Following Park Yeon Soo Eunice’s blog about Disney’s new webpage as its marketing strategy, I do agree with her that when a company should always weigh between the outcomes and the losses to any change in marketing strategy. Eunice mentions that the old “Guest” of Disney might encounter difficulties in looking for certain features in the old website.

However, in this case, I take Disney’s side. In my opinion, the new webpage provides Disney’s “Guests” with refreshed excitement and experience. While Eunice may or may not imply that Disney should retain its old website style, if Disney does not upgrade or improve its webpage with new look and fun appeal, “Guest” especially kids whose preferences depend heavily on first impressions , might easily get bored and lose interest in the webpage itself, let alone to consider further patronising Disney’s services. Yes, it is true that Disney has already established long-time brand recognition and image among consumers. However, Disney is not monopoly in the entertainment sector; in fact, it faces huge competition from competitors such as Universal. While Disney has a long successful history, let’s not forget that consumers possess high consumer power that they can easily switch their preferences to Disney’s competitors.

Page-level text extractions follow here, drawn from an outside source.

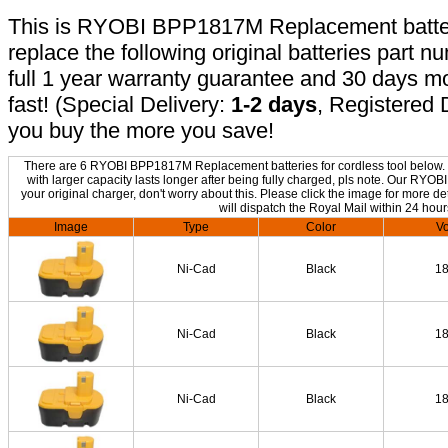
This is RYOBI BPP1817M Replacement battery,
replace the following original batteries part 
full 1 year warranty guarantee and 30 days 
fast! (Special Delivery:
1-2 days
, Registered 
you buy the more you save!
There are 6 RYOBI BPP1817M Replacement batteries for cordless tool below. T
with larger capacity lasts longer after being fully charged, pls note. Our R
your original charger, don't worry about this. Please click the image for more de
will dispatch the Royal Mail within 24 hour
Image
Type
Color
Vo
Ni-Cad
Black
1
Ni-Cad
Black
1
Ni-Cad
Black
1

Source: https://blogs.ubc.ca/eyeonsoo/2012/10/08/disney-reveals-new-home-page-for-the-new-target/

 

Biggest Overseas Acquisition: Worth or Not

Based on this article, UnitedHealth Group Inc. will be making the largest overseas acquisition in the managed care field which is taking over the Brazilian Amil Participacoes SA. UnitedHealth will be purchasing a 90 % of Amil’s shares, worth $ 4.9 billion which is equivalent to 30.75 reais per Amil share. While that, Amil founder and CEO Edson Bueno will in turn buy UnitedHealth shares worth $ 470 million.

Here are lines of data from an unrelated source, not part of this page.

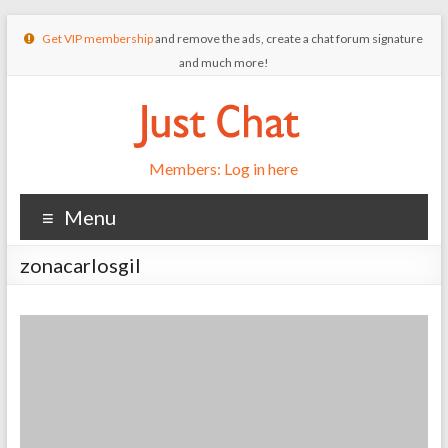
Get VIP membership
and remove the ads, create a chat forum signature
and much more!
Members: Log in here
Menu
zonacarlosgil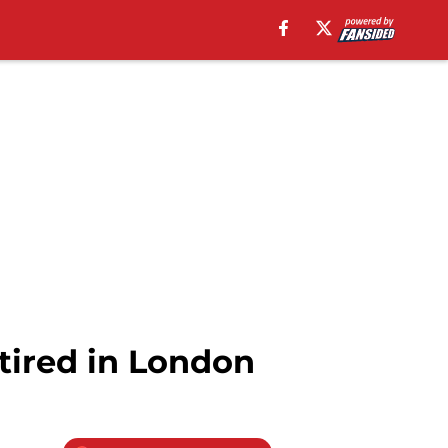
tired in London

Indeed, this acquisition reflects UnitedHealth’s proper calculation of the pros and cons of buying Amil. Identifying the increased competition at country due to Medicaid and Medicare programs, UnitedHealth attenuate its shortcomings by taking advantage of the growing Brazilian middle class who can afford health care and expanding its operations to the country. To make the deal worthy, Amil comes in a package of being an insurance coverage provider and running hospitals and doctor facilities. This gives UnitedHealth an opportunity to test the prospect of a different medical service model in United States. UnitedHealth also expects an increase in 2012 revenues of $ 5 billion and a rise in earnings per share in 2013. This acquisition is a good example of use of SWOT in decision-making process of a company.

 

Source: http://www.theglobeandmail.com/report-on-business/international-business/latin-american-business/unitedhealth-buys-control-of-brazils-biggest-insurer-for-49-billion/article4596815/

Business Ethics: Indian Drug Policy Sparks Competition

Recently, India utilized its 2005 implemented drug policy, which gives allowance to generic companies and forced Bayer(a German drug company) to license its kidney-cancer drug, Nexavar to an Indian firm, Natco, in wake of Bayer’s unethical business: Bayer’s offered price is overrated (weakness in the Indian market), insufficient supply and Bayer has not made its drug locally). Natco is ordered to sell Nexavar at one-thirtieth of Bayer’s price, while paying Bayer’s a 6% royalty.

In this case, India’s policy poses a threat by introducing Indian generics as competitors, which sell the drug at a much reduced price, to Bayer. As such, you may say, Bayer might be able to face off this challenge by lowering its price as well. However, remembering that Natco’s price is 1/30 of Bayer’s price, Bayer will most probably be not willing to side-track profit-making to compete with the small Indian company. Even if it does so, will it be able to pull off the cost of making the medicine and sustain? I highly doubt so. While India allows generics to sell cheap drugs, the quality of ingredients used in making the drugs is worth given a second thought.